> **Dataset items**
************
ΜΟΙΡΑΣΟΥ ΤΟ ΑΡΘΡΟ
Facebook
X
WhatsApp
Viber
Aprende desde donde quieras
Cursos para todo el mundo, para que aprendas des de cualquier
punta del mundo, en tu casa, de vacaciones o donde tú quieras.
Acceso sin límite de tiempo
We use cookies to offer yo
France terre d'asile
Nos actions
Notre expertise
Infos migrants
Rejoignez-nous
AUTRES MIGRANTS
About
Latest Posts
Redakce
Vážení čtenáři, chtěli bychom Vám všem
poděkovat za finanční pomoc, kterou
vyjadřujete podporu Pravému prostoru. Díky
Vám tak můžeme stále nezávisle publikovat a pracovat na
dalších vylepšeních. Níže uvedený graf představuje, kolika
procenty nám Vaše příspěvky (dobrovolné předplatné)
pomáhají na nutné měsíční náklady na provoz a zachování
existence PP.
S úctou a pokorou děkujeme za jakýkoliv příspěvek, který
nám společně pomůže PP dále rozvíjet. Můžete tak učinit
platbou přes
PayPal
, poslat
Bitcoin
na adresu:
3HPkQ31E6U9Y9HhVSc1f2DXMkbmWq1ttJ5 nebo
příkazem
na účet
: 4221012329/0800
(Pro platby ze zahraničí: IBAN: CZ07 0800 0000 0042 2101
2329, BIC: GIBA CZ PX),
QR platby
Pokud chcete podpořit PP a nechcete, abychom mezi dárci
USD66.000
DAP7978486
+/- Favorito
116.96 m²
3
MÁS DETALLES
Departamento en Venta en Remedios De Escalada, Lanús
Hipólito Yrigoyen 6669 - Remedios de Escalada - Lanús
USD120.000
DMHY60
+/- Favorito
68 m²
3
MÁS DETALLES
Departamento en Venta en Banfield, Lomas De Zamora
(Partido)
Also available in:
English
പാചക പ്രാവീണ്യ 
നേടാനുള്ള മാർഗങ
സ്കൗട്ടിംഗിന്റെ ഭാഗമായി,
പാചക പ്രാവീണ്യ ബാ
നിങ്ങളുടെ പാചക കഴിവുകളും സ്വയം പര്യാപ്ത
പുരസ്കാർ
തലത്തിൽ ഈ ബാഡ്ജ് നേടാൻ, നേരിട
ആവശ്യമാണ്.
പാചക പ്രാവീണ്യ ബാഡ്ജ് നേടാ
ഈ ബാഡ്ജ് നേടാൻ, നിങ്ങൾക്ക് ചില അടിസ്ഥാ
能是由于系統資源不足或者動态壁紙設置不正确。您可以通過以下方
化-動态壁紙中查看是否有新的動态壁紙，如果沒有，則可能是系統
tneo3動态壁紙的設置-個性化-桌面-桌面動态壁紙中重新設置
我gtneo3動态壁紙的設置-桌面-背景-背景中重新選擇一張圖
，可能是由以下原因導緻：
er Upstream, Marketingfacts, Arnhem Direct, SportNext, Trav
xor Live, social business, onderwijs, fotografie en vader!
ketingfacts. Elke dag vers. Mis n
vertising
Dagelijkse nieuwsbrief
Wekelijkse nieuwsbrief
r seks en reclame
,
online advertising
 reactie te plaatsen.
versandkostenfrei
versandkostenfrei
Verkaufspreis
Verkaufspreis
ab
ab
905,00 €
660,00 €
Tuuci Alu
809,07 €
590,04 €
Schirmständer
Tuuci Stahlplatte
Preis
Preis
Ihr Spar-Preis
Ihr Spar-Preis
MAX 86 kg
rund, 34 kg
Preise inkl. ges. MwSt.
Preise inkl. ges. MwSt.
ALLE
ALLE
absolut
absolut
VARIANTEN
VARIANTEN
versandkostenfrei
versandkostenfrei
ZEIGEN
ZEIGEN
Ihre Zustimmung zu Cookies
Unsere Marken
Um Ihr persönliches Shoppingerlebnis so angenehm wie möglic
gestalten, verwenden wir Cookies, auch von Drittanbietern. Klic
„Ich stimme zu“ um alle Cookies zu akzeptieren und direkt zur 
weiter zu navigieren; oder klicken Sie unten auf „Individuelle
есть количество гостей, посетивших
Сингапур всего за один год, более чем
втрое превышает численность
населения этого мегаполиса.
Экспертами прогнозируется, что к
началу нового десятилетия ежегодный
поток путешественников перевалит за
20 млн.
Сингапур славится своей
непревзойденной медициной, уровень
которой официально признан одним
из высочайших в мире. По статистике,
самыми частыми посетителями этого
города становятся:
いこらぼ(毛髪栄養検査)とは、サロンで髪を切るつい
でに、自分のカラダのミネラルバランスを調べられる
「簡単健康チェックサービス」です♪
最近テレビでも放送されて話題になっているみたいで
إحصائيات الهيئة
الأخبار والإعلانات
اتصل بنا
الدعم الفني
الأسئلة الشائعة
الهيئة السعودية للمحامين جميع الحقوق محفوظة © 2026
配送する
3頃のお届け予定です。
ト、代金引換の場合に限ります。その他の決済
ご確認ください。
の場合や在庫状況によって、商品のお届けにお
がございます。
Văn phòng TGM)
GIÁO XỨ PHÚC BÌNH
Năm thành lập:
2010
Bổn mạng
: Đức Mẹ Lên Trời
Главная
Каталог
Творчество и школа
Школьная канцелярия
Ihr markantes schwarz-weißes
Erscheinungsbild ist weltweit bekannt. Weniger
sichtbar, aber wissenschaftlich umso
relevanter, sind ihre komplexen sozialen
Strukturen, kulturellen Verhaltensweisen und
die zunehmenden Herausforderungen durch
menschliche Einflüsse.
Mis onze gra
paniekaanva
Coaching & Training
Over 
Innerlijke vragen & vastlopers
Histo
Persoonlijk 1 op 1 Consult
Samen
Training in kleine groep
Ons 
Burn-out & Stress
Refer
************
Only the number is wanted: how many lines above include the word "nieuwsbrief"?

> **OUTPUT FOR THIS EXERCISE**
2